GREENVILLE COUNTY, SC — Duke Energy said an “attempted theft of copper wire” may have been the major cause of Tuesday’s power outage that impacted up to 15,000 customers.
A variety of places in Greenville had outages, ranging from parts of downtown to North Main, Cherrydale and White Horse Road, police and other agencies said.
“There are signs that the main damage appears to be caused by an attempted theft of copper wire,” said Ryan Mosier, a Duke Energy corporate spokesman in Greenville.
Most of the power had been restored.
Master Deputy Jonathan Smith, a Greenville County Sheriff’s Office spokesman, said investigators were called to a Duke substation at 901 Peace Street at 11:20 a.m.
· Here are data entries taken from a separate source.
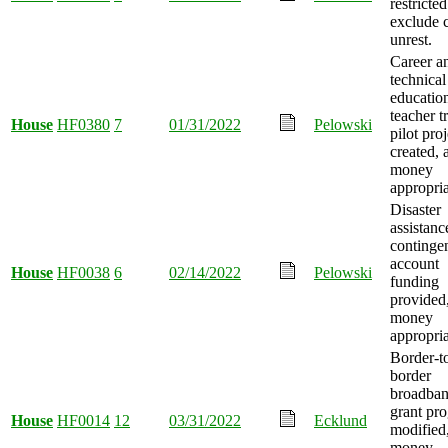
restricted
exclude c
unrest.
Career a
technical
educatio
teacher t
House
HF0380
7
01/31/2022
Pelowski
pilot proj
created, 
money
appropria
Disaster
assistanc
continge
account
House
HF0038
6
02/14/2022
Pelowski
funding
provided
money
appropria
Border-t
border
broadba
grant pr
House
HF0014
12
03/31/2022
Ecklund
modified
money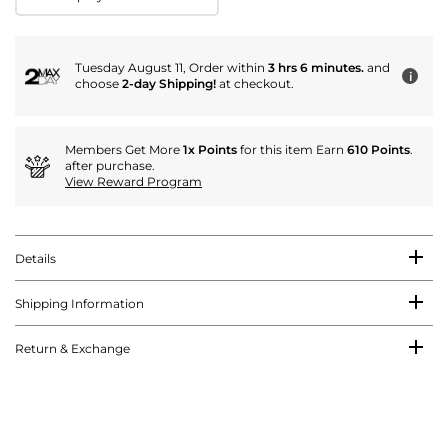
Tuesday August 11, Order within
3 hrs 6 minutes.
and
i
choose
2-day Shipping!
at checkout.
Members Get More
1x Points
for this item Earn
610 Points
.
after purchase.
View Reward Program
Details
Shipping Information
Return & Exchange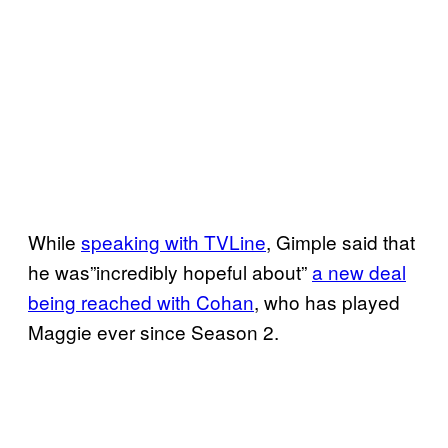
While
speaking with TVLine
, Gimple said that
he was”incredibly hopeful about”
a new deal
being reached with Cohan
, who has played
Maggie ever since Season 2.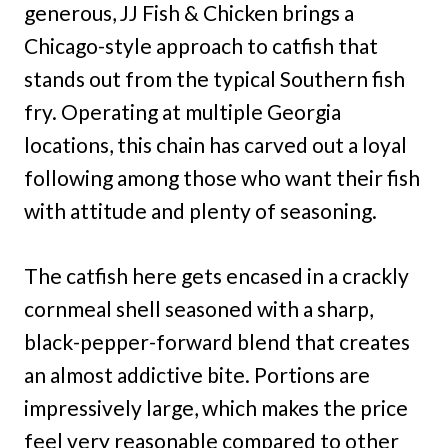
generous, JJ Fish & Chicken brings a
Chicago-style approach to catfish that
stands out from the typical Southern fish
fry. Operating at multiple Georgia
locations, this chain has carved out a loyal
following among those who want their fish
with attitude and plenty of seasoning.
The catfish here gets encased in a crackly
cornmeal shell seasoned with a sharp,
black-pepper-forward blend that creates
an almost addictive bite. Portions are
impressively large, which makes the price
feel very reasonable compared to other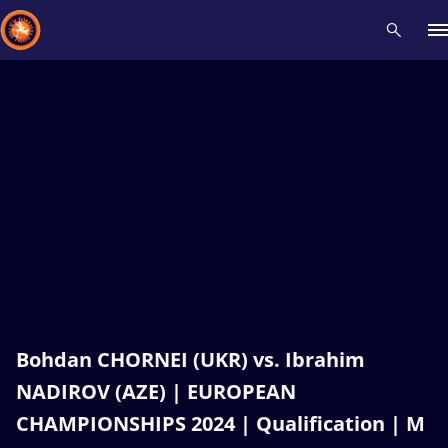
Recent results
All
Athletes
Videos
News
Events
Insti
Type here to search
Bohdan CHORNEI (UKR) vs. Ibrahim
NADIROV (AZE) | EUROPEAN
CHAMPIONSHIPS 2024 | Qualification | M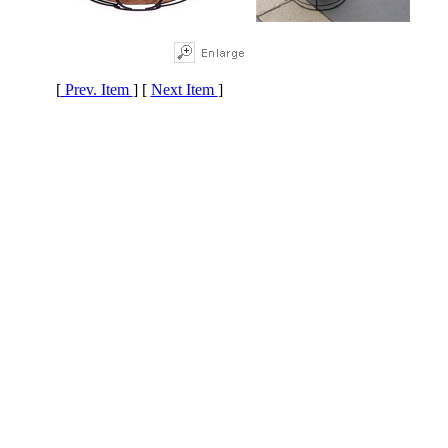
[
Prev. Item
] [
Next Item
]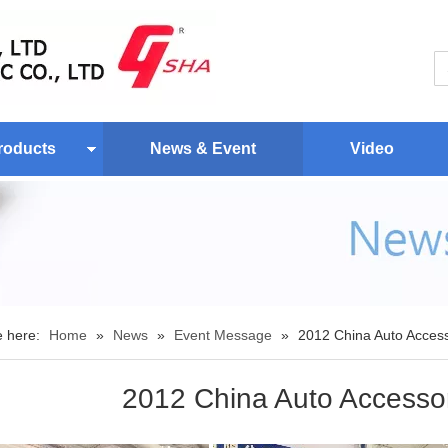
roducts
News & Event
Video
e here:
Home
»
News
»
Event Message
»
2012 China Auto Access
2012 China Auto Accessor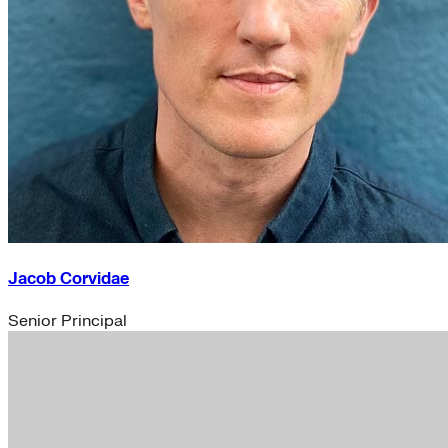
Jacob Corvidae
Senior Principal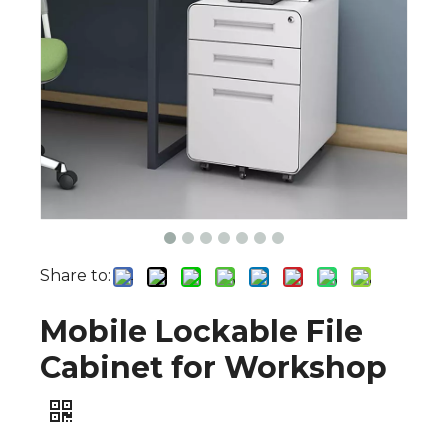
Share to:
Mobile Lockable File
Cabinet for Workshop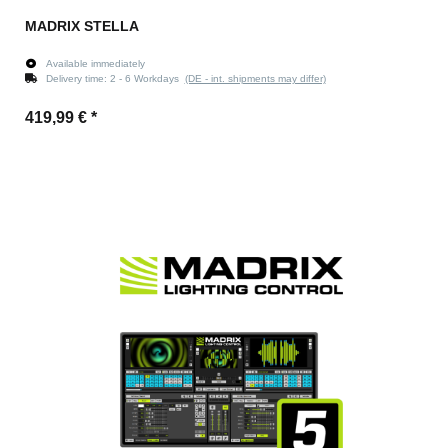
MADRIX STELLA
Available immediately
Delivery time:
2 - 6 Workdays
(DE - int. shipments may differ)
419,99 €
*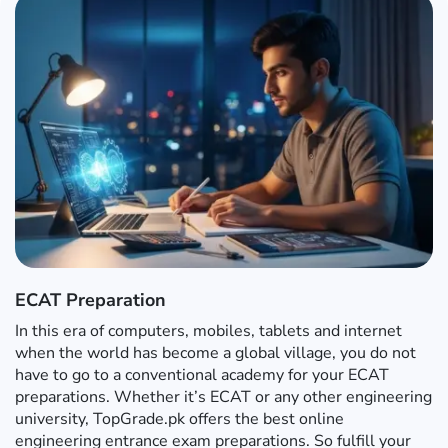
ECAT Preparation
In this era of computers, mobiles, tablets and internet
when the world has become a global village, you do not
have to go to a conventional academy for your ECAT
preparations. Whether it’s ECAT or any other engineering
university, TopGrade.pk offers the best online
engineering entrance exam preparations. So fulfill your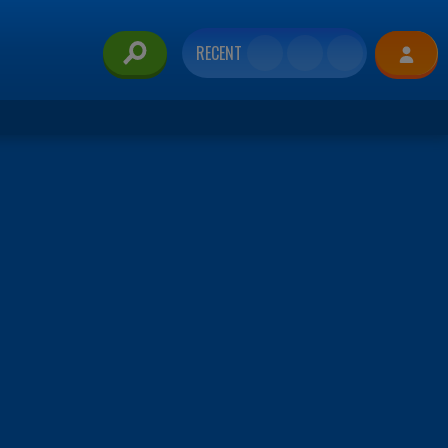
RECENT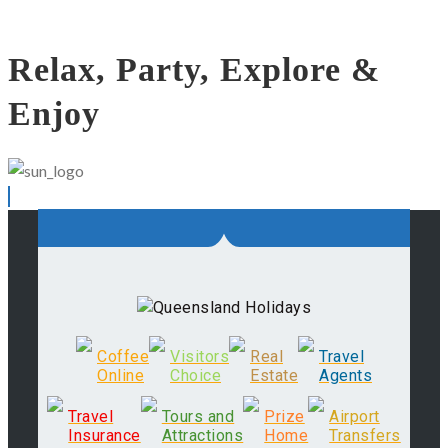
Relax, Party, Explore &
Enjoy
Coffee
Visitors
Real
Travel
Online
Choice
Estate
Agents
Travel
Tours and
Prize
Airport
Insurance
Attractions
Home
Transfers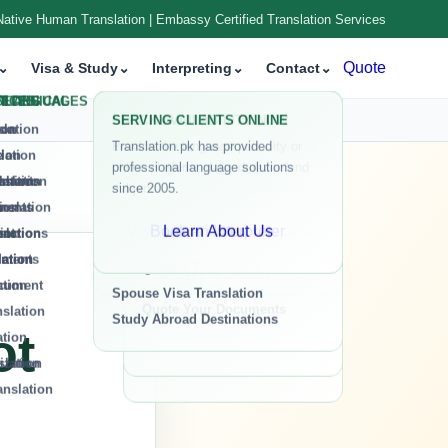
Native Human Translation | Embassy Certified Translation Services
isa & Study
⌄
Interpreting
⌄
Contact
⌄
Quote
ot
He said Duke employees said they saw someone fleeing from the substation’s fenced-in area near West Washington Street.
The person was described as about 20 years old, 5-feet,10-inches, with “dirty blonde hair” wearing a blue T-shirt and work boots, Smith said.
He said authorities believe that he took a piece of metal “that was copper-coated,” about 12 feet long, and valued at $10.
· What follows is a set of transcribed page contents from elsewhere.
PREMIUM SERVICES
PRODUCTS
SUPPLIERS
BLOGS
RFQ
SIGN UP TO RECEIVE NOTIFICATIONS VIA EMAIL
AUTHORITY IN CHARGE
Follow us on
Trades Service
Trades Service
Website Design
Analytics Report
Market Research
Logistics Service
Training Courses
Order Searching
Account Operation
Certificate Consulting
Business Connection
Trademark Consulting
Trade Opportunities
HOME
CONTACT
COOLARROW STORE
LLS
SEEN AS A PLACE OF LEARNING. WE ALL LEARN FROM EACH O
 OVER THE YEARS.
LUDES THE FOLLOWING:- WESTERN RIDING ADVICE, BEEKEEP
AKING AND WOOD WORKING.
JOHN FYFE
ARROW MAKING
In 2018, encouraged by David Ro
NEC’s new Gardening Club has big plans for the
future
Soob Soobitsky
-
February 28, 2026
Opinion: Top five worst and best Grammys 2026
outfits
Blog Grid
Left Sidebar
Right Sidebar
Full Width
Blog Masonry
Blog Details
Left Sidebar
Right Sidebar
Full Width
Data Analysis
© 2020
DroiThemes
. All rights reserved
Mosier said copper is used to ground electrical equipment. Copper “theft is dangerous and a major safety concern,” he said.
In response to the incident, he said the company is researching ways to thwart such thefts by installing cameras, modernizing protective fences and other means.
“The bottom line is that we’re trying to make certain that people don’t do this,” he said. People die all over the country from attempts such as this, he said.
Mosier said if anyone sees someone loitering or doing something suspicious near a power station that they should call 911 or police.
“It’s dangerous business,” he said.
The Westin Poinsett Hotel was without power for about an hour, from about 10:30 a.m. to 11:30 a.m., a spokeswoman said.
Dispatchers were reporting that traffic lights on Rutherford Road and along Main Street were out.
Early in the day, Pete Brooks, a Duke Energy spokesman, said there was a problem with a relay station, which feeds power to several substations.
“That’s the reason it was so widespread,” he said.
He said there was “damage to the ground wire” at the station.